I found the bottleneck in my python code, played around with psycho etc. Then decided to write a c/c++ extension for performance.
With the help of swig you almost do
An observation: Based on the benchmarking conducted by the pybindgen developers, there is no significant difference between boost.python and swig. I haven't done my own benchmarking to verify how much of this depends on the proper use of the boost.python functionality.
Note also that there may be a reason that pybindgen seems to be in general quite a bit faster than swig and boost.python: it may not produce as versatile a binding as the other two. For instance, exception propagation, call argument type checking, etc. I haven't had a chance to use pybindgen yet but I intend to.
Boost is in general quite big package to install, and last I saw you can't just install boost python you pretty much need the whole Boost library.

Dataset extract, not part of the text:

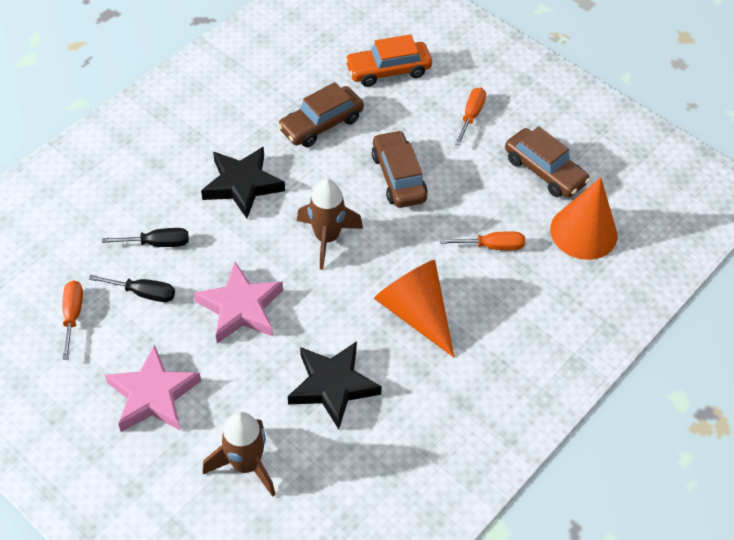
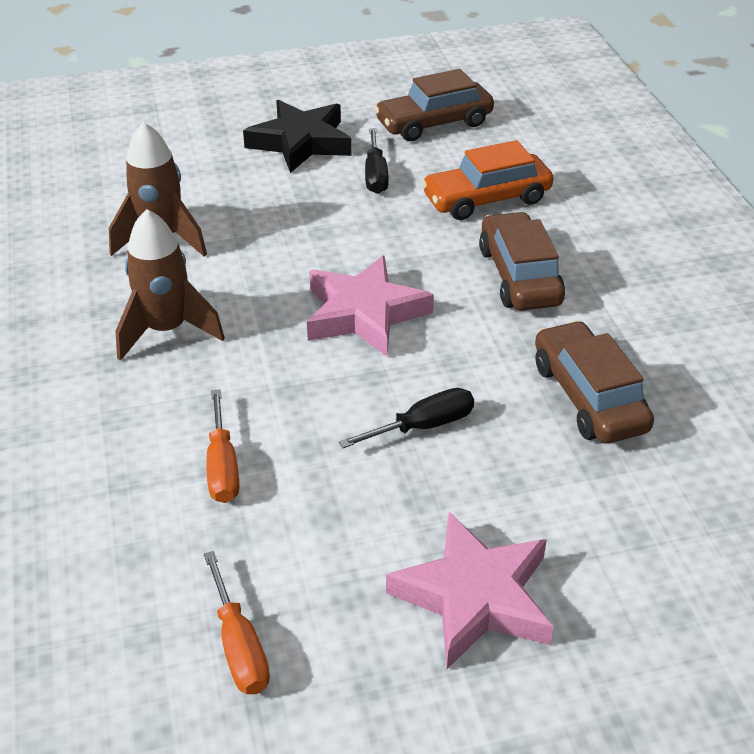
black star: [201,147,285,219] [288,341,382,429] = 2 -> [243,100,351,173] = 1
orange cone: [374,260,455,358] [550,177,617,260] = 2 -> none = 0
orange screwdriver: [62,280,83,360] [440,231,525,250] [455,87,486,145] = 3 -> [204,551,270,694] [206,389,239,503] = 2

As others have mentioned compilation will be slow due to heavy use of template programming, which also means typically rather cryptic error messages at compile time.
Summary: given how easy SWIG is to install and use, that it generates decent binding that is robust and versatile, and that one interface file allows your C++ DLL to be available from several other languages like LUA, C#, and Java, I would favor it over boost.python. But unless you really need multi-language support I would take a close look at PyBindGen because of its purported speed, and pay close attention to robustness and versatility of binding it generates.

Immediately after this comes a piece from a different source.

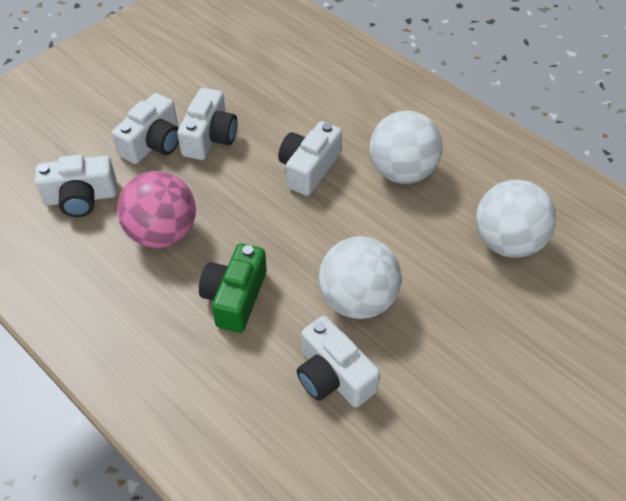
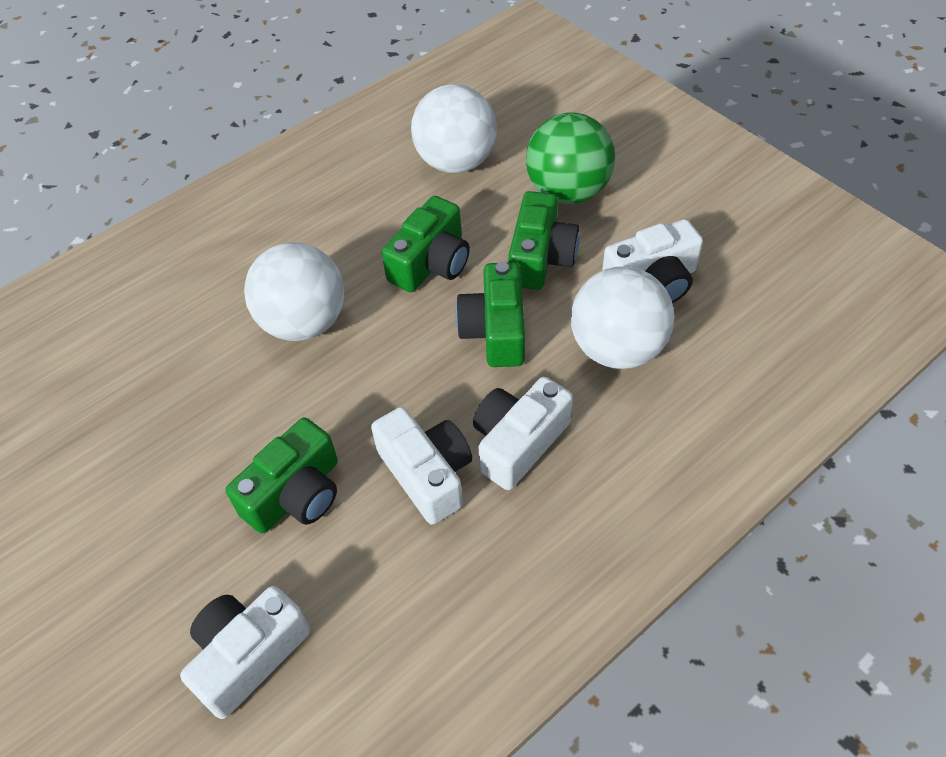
green ball: none = 0 -> [526,112,615,204] = 1
green camera: [199,243,267,333] = 1 -> [226,417,338,534] [382,196,470,292] [455,262,525,367] [509,191,580,290] = 4
pink ball: [117,171,196,248] = 1 -> none = 0
white camera: [35,154,117,217] [112,93,179,164] [177,88,238,160] [278,121,342,196] [297,316,380,408] = 5 -> [180,586,311,719] [371,407,472,525] [473,377,573,490] [602,219,703,303] = 4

Before giving up on your python code, have a look at ShedSkin. They claim better performance than Psyco on some code (and also state that it is still experimental).

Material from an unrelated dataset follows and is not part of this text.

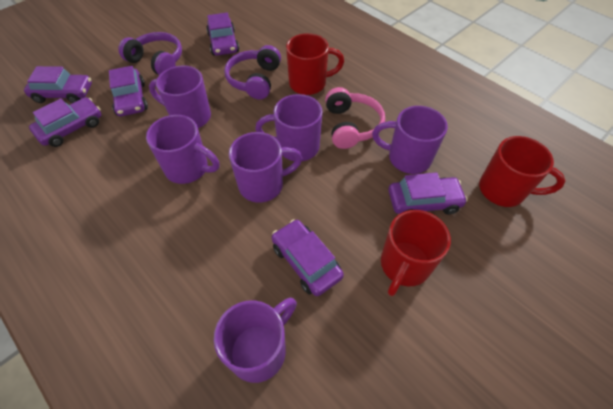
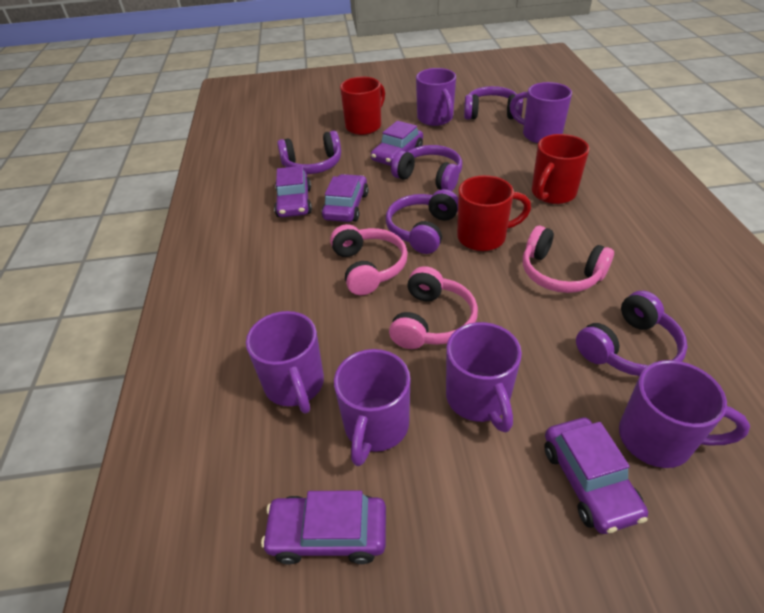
pink headphones: [325,87,385,149] = 1 -> [330,224,408,295] [389,266,478,349] [523,226,614,293] = 3
purple car: [24,66,92,103] [29,97,101,147] [109,66,148,116] [206,12,239,56] [272,219,344,296] [388,172,468,214] = 6 -> [261,490,386,565] [274,166,312,217] [322,174,369,222] [371,121,423,166] [544,418,648,534] = 5
purple headphones: [118,32,182,75] [224,45,281,99] = 2 -> [277,131,341,174] [386,189,458,254] [391,145,462,191] [464,86,523,119] [576,291,687,376] = 5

Else, there are several choices for binding C/C++ code to python.
Boost is lengthy to compile but is really the most flexible and easy to use solution.
I have never used SWIG but compared to boost, it's not as flexible as it's generic binding framework, not a framework dedicated to python.
Next choice is Pyrex. It allows to write pseudo python code that gets compiled as a C extension.
There be dragons here. Don't swig, don't boost. For any complicated project the code you have to fill in yourself to make them work becomes unmanageable quickly. If it's a plain C API to your library (no classes), you can just use ctypes. It will be easy and painless, and you won't have to spend hours trawling through the documentation for these labyrinthine wrapper projects trying to find the one tiny note about the feature you need.
For sure you will always have a performance gain doing this by hand, but the gain will be very small compared to the effort required to do this. I don't have any figure to give you but I don't recommend this, because you will need to maintain the interface by hand, and this is not an option if your module is large!
You did the right thing to chose to use a scripting language because you wanted rapid development. This way you've avoided the early optimization syndrome, and now you want to optimize bottleneck parts, great! But if you do the C/python interface by hand you will fall in the early optimization syndrome for sure.
If you want something with less interface code, you can think about creating a dll from your C code, and use that library directly from python with cstruct.
Consider also Cython if you want to use only python code in your program.